In the past decade, a number of Third World countries have emerged from their economic status as sources of raw materials or as sweatshops in which low-wage, low-skilled workers produced goods for the richer nations. Now they are themselves manufacturing and consuming high-quality, high-technology products and are establishing foreign subsidiaries, most often in other developing countries. This book is the first to study the significant-growth in foreign direct investment by such countries and its impact on the international economic order.
Third World Multinationals explores the question of why firms based in developing countries have chosen to invest in branches, joint ventures, and wholly-owned subsidiaries overseas rather than simply export goods or enter into licensing arrangements abroad. In addition to the cost of transport, tariff barriers, and import restrictions, it identifies a number of less apparent factors, such as the motivations of managers in wanting to go abroad, the meshing of technological levels, ethnic ties, and the desire to protect proprietary processes and competitive advantages.
The book compares the similarities and differences between these firms and their more established counterparts from the industrialized countries, both large and small.
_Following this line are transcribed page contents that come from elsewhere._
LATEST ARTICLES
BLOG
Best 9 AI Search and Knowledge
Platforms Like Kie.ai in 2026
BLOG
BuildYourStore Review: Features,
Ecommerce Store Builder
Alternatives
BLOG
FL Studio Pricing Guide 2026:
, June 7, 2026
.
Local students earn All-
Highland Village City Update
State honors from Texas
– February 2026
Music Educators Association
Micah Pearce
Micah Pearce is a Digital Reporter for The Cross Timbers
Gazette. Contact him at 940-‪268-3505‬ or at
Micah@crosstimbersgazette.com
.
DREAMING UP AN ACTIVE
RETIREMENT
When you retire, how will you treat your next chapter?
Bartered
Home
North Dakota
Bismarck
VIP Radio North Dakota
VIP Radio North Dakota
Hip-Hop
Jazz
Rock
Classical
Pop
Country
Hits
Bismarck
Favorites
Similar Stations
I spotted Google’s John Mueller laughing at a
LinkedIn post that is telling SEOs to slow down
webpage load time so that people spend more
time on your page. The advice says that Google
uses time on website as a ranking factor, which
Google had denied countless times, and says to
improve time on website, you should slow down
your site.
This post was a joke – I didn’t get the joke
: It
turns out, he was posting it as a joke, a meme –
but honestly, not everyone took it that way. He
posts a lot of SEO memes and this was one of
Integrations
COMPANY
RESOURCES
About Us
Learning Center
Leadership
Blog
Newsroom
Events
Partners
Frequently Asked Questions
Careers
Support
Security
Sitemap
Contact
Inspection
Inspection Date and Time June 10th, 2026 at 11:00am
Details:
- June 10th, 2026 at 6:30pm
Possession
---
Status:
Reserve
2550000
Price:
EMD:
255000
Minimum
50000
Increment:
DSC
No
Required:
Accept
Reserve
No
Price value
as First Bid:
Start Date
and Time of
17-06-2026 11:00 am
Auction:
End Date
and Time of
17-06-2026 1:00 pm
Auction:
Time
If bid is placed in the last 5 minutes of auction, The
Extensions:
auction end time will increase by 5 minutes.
It examines the implications of these developments on the relations between specific home and host countries, and on North-South relations and South-South relations in general. In the face of scarce and unreliable figures, the author has compiled a considerable amount of validated data and viable estimates from numerous world sources. The cases and examples are taken mainly from South America and South and Southeast Asia, those regions that have put forth the largest number of multinational offshoots.
Louis T. Wells, Jr., is Herbert F. Johnson Professor of International Management, Harvard Business School.